(Beginning of Exercise text)
Is Saint Nicholas a god?
Today is 6 December - for those living in Belgium and the Netherlands, Saint Nicholas will come to distribute gifts and candy to young children. Saint Nick has been the predecessor of Santa Claus in the US (as you can still see in his red costume, although the bishop's mitre is replaced by a red bonnet, the horse by a flock of reindeer, the Petes by elves, and all references to Christianity have been discarded). It is remarkable how resilient Saint Nick in spite of the foreign cultural pressure of Santa Claus; he is not likely to go away, even though shops tried to promote Santa Claus fiercely a few years ago.
Each year Saint Nick comes to my daughter's school (as he did to my school), accompanied by Black Pete, his black henchman. The children all wear costumes and perform dances they have been rehearsing for weeks, and are then each given candy and presents. He also is often seen on the street at this time of year, sometimes riding a (preferably white) horse. According to my folklore professor (who unfortunately didn't give me any references on this), Saint Nick is a cultural adaptation of Odin: his bishop staff reminiscent of Odin's staff, his bunch of Black Petes reminiscent of the 'wild bunch' of ghosts that were believed to roam the land of the living during the fall, whose black faces are not a reference to ethnicity, but rather an emphasis on their supernatural origin. The name of the horse 'slechtweervandaag' (bad weather today) is seen by some as a distortion of Schleipnir, Odin's horse.
Whatever be the case, Saint Nick certainly has a lot of attributes that gods have, for example, he is a counterintuitive agent in that he is omniscient (sees whether children have been good or bad) and can distort space-time by visiting all 30 million or so Belgian and Dutch households in a single night. He also has a moral dimension: according to a recent Dutch study, reported in the media, children who still believe in Saint Nick behave better in the months prior to St Nick's than those who don't.
(End of Exercise text)
Assignment: Rewrite the Saint Nicholas text, beginning at "Today is 6 December" and stopping after "few years ago.", with every "Santa Claus" changed to "Father Christmas".
(Beginning of Dataset excerpt)
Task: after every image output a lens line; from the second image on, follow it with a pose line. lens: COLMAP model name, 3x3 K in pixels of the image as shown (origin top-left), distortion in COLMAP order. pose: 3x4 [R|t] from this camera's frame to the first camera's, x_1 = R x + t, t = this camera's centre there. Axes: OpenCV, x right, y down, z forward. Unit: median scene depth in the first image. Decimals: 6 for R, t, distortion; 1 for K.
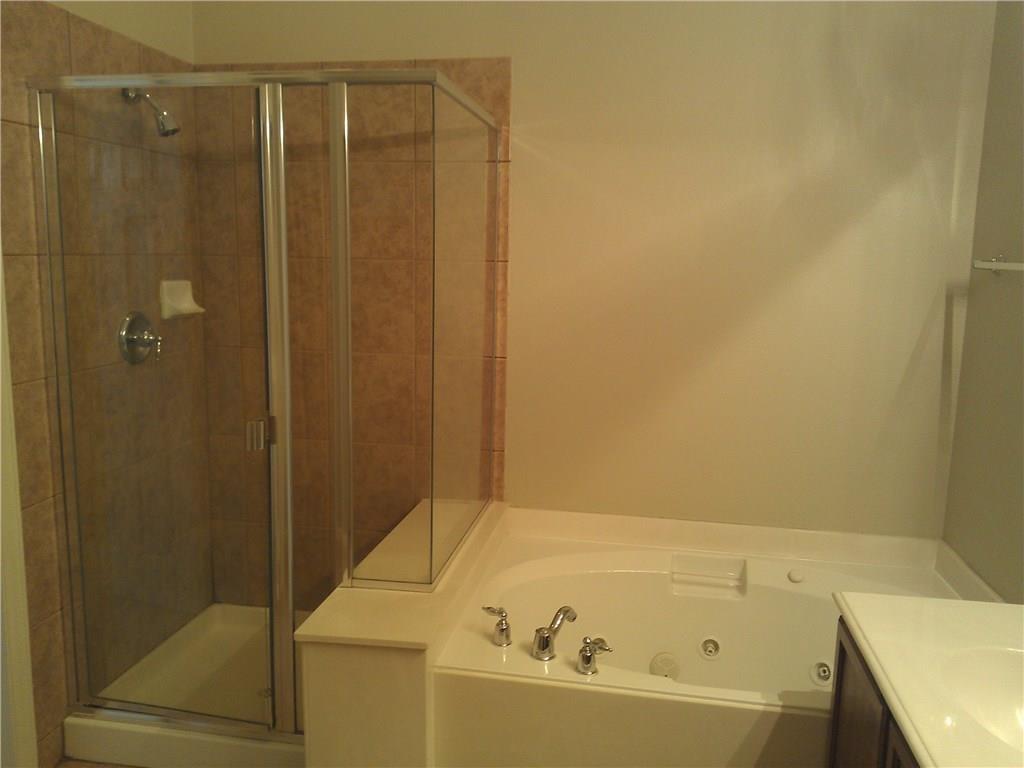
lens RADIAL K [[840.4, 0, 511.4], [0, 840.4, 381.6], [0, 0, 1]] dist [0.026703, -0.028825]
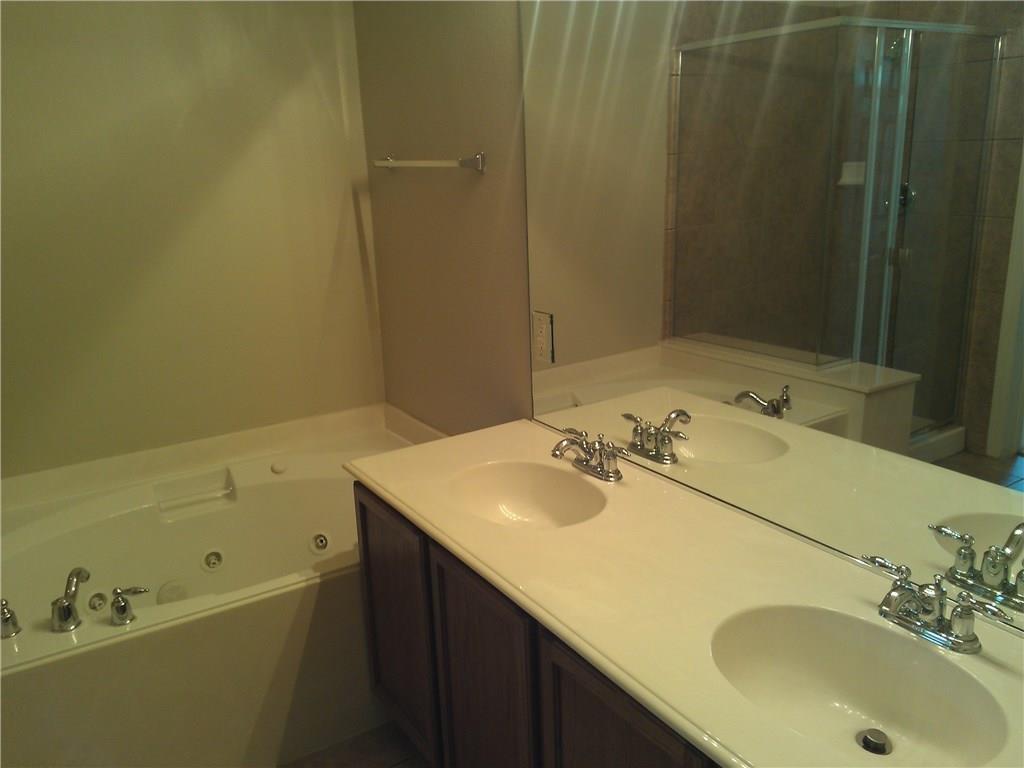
(End of Dataset excerpt)
Answer box:
Today is 6 December - for those living in Belgium and the Netherlands, Saint Nicholas will come to distribute gifts and candy to young children. Saint Nick has been the predecessor of Father Christmas in the US (as you can still see in his red costume, although the bishop's mitre is replaced by a red bonnet, the horse by a flock of reindeer, the Petes by elves, and all references to Christianity have been discarded). It is remarkable how resilient Saint Nick in spite of the foreign cultural pressure of Father Christmas; he is not likely to go away, even though shops tried to promote Father Christmas fiercely a few years ago.